(EXERCISES)
(1) From the forum thread below about deer processing near Parma, list every business it names, with its town when the thread gives one.
(2) Extend the forum thread below on deer processing near Parma by writing the post that follows its final header.

(TEXT BLOCK)
──────

# Deer processing near Parma (Cleveland) Ohio?!?



## ToadJunky10 (Mar 22, 2013)

Hey everyone! I was going to get my deer butchered at Dionnes in Parma but they’re not doing it this year… does anyone happen to know any other places near me that are processing?!? Thanks!!!


----------



## joekacz (Sep 11, 2013)

Hall Brothers, I believe they’re in Olmstead.


----------



## DHower08 (Nov 20, 2015)

I know some folks don't have the time or are afraid they don't have the skill. But processing a deer yourself is extremely simple. And extremely cost effective. Do an entire deer with a 6 inch fillet knife and some butcher paper or vacuum sealer if you have one.


----------



## floater99 (May 21, 2010)

Hall Bros closed the doors try whitehead meats


----------



## Draggin' Fish (Jul 10, 2007)

Try Duma's deer processing in Mogadore. It is worth the little extra drive. They do the best butcher job for very reasonable price.


----------



## DHower08 (Nov 20, 2015)

──────

(DATA EXCERPTS)
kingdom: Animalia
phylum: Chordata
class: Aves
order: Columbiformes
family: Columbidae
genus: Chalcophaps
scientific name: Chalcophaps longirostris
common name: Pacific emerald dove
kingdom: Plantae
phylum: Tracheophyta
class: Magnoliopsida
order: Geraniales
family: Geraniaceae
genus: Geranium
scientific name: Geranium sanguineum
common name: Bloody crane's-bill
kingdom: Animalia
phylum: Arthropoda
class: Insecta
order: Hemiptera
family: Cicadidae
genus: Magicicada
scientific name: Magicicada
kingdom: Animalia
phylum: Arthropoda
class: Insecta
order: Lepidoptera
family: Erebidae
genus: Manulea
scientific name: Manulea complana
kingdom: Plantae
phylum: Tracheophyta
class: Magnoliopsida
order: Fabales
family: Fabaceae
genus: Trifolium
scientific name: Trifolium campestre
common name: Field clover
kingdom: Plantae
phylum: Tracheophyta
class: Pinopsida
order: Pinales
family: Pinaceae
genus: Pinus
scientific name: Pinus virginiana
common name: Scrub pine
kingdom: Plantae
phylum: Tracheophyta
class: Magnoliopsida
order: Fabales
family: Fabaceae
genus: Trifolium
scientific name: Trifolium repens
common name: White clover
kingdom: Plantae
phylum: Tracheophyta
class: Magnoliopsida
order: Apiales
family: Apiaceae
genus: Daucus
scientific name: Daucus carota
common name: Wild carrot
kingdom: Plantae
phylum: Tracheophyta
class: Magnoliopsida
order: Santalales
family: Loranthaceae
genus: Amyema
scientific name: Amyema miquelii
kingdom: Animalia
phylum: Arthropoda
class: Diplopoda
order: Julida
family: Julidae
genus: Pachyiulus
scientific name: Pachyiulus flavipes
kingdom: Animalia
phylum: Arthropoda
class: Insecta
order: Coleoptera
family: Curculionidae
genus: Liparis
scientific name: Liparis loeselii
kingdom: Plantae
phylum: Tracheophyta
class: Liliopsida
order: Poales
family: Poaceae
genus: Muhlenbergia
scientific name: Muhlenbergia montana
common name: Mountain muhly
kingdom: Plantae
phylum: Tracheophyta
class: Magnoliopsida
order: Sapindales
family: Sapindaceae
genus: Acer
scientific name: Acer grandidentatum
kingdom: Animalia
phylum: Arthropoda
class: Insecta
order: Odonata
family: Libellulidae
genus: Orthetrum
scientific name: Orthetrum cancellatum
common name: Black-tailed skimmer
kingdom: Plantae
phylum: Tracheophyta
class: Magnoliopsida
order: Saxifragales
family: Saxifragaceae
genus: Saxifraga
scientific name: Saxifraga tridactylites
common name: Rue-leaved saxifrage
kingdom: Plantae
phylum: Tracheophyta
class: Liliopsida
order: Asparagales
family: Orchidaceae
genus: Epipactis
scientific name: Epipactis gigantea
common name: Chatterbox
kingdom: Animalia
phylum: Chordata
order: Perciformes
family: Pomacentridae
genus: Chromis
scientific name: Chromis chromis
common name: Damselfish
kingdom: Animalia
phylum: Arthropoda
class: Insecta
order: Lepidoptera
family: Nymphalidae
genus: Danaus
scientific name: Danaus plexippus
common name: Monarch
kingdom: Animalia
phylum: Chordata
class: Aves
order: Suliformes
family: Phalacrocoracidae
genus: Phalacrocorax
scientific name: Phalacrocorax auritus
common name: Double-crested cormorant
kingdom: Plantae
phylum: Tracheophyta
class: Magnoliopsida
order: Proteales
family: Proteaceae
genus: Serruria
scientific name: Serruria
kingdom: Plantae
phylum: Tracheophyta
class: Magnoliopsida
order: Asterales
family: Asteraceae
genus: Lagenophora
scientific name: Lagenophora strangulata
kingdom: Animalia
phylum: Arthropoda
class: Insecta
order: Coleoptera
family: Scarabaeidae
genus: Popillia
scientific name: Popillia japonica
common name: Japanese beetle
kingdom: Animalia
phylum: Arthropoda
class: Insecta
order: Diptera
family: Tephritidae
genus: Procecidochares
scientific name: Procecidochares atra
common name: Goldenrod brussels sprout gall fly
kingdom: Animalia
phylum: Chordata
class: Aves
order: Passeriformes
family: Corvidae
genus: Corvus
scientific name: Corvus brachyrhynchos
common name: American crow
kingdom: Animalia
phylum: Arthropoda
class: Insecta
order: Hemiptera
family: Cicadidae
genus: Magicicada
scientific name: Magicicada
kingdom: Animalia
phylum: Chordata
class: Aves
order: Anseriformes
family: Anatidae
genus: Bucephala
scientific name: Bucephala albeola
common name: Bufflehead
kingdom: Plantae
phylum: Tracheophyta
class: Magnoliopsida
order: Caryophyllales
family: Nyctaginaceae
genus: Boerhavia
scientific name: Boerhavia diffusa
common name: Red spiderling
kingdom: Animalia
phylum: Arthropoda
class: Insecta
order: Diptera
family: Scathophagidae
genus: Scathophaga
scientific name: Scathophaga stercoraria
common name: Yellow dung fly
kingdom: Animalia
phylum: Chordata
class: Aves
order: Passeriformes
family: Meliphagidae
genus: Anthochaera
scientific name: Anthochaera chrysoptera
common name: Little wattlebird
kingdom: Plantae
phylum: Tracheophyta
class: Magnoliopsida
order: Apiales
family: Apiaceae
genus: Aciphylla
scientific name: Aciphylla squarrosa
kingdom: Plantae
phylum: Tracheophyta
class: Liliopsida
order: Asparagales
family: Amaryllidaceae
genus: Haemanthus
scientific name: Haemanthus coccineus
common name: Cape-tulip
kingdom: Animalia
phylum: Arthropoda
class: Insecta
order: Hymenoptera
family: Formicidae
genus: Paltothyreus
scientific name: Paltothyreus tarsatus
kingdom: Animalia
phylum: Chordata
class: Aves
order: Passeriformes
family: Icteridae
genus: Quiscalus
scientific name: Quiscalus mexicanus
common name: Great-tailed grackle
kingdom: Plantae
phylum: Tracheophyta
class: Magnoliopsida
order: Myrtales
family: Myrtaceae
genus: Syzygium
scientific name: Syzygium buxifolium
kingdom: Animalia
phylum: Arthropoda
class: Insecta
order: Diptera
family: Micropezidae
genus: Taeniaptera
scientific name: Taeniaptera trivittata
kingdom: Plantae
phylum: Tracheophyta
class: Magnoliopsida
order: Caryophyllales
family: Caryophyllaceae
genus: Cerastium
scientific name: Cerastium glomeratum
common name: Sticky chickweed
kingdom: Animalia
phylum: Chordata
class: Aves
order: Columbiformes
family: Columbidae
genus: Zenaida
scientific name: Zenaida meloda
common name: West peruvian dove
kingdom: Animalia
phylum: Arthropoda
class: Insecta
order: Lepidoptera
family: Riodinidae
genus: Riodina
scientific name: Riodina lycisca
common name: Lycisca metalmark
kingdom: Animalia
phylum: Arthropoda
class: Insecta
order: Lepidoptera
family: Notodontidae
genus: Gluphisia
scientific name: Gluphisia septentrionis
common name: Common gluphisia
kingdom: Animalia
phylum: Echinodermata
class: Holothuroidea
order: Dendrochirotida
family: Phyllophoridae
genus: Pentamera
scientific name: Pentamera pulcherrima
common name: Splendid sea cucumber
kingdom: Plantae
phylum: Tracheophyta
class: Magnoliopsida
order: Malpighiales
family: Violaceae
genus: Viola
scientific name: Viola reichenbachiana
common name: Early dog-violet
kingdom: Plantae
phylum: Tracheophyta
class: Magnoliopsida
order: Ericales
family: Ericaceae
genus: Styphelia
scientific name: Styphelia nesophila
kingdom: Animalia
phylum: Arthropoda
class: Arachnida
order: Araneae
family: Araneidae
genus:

──────

(THE REPLIES)
(1)
- Dionnes (Parma)
- Hall Brothers (Olmstead)
- whitehead meats
- Duma's deer processing (Mogadore)

(2)
IF I were to pay someone to do a deer for me it would likely be dumas


----------



## Junebug2320 (Apr 23, 2010)

Polansky in Amherst. Dewey Rd


Sent from my iPhone using Tapatalk


----------



## ToadJunky10 (Mar 22, 2013)

Thanks everyone! Was not impressed with Dumas at all…


----------



## Brimtucki (Dec 3, 2012)

Dumas processed my deer a few years ago and it was spoiled when they returned it to me.


----------



## DHower08 (Nov 20, 2015)

Brimtucki said:


> Dumas processed my deer a few years ago and it was spoiled when they returned it to me.


First time I've ever heard of an issue from them. How long after you killed it did you take it to them and what were the temperatures like


----------



## Moo Juice (Jan 20, 2021)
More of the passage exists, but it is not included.